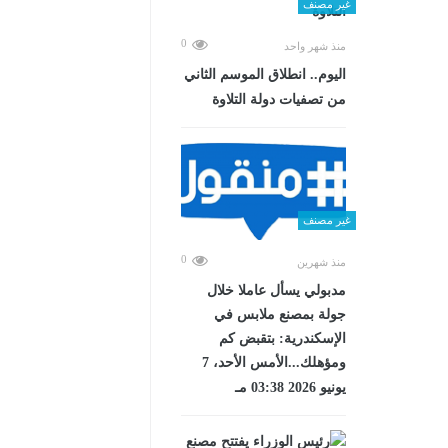
غير مصنف
0
منذ شهر واحد
اليوم.. انطلاق الموسم الثاني
من تصفيات دولة التلاوة
غير مصنف
0
منذ شهرين
مدبولي يسأل عاملا خلال
جولة بمصنع ملابس في
الإسكندرية: بتقبض كم
ومؤهلك...الأمس الأحد، 7
يونيو 2026 03:38 مـ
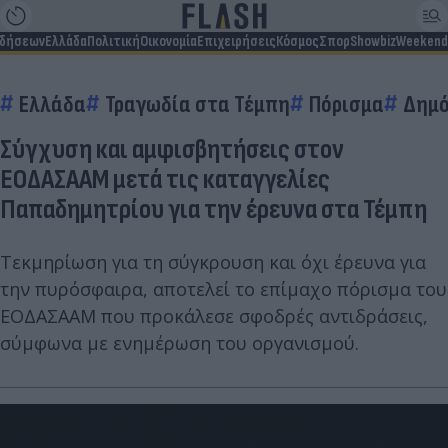
ιδήσεων
Ελλάδα
Πολιτική
Οικονομία
Επιχειρήσεις
Κόσμος
Σπορ
Showbiz
Weekend
Ελλάδα
Τραγωδία στα Τέμπη
Πόρισμα
Δημό
Σύγχυση και αμφισβητήσεις στον
ΕΟΔΑΣΑΑΜ μετά τις καταγγελίες
Παπαδημητρίου για την έρευνα στα Τέμπη
Τεκμηρίωση για τη σύγκρουση και όχι έρευνα για
την πυρόσφαιρα, αποτελεί το επίμαχο πόρισμα του
ΕΟΔΑΣΑΑΜ που προκάλεσε σφοδρές αντιδράσεις,
σύμφωνα με ενημέρωση του οργανισμού.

WORK TASK | Rewrite the text of all the records above, substituting "Greece" for every occurrence of "Ελλάδα" and leaving everything else unchanged. Leave the pictures out of your answer.

RESPONSE TO THIS TASK |
غير مصنف
0
منذ شهر واحد
اليوم.. انطلاق الموسم الثاني
من تصفيات دولة التلاوة
غير مصنف
0
منذ شهرين
مدبولي يسأل عاملا خلال
جولة بمصنع ملابس في
الإسكندرية: بتقبض كم
ومؤهلك...الأمس الأحد، 7
يونيو 2026 03:38 مـ
ιδήσεων
Greece
Πολιτική
Οικονομία
Επιχειρήσεις
Κόσμος
Σπορ
Showbiz
Weekend
Greece
Τραγωδία στα Τέμπη
Πόρισμα
Δημό
Σύγχυση και αμφισβητήσεις στον
ΕΟΔΑΣΑΑΜ μετά τις καταγγελίες
Παπαδημητρίου για την έρευνα στα Τέμπη
Τεκμηρίωση για τη σύγκρουση και όχι έρευνα για
την πυρόσφαιρα, αποτελεί το επίμαχο πόρισμα του
ΕΟΔΑΣΑΑΜ που προκάλεσε σφοδρές αντιδράσεις,
σύμφωνα με ενημέρωση του οργανισμού.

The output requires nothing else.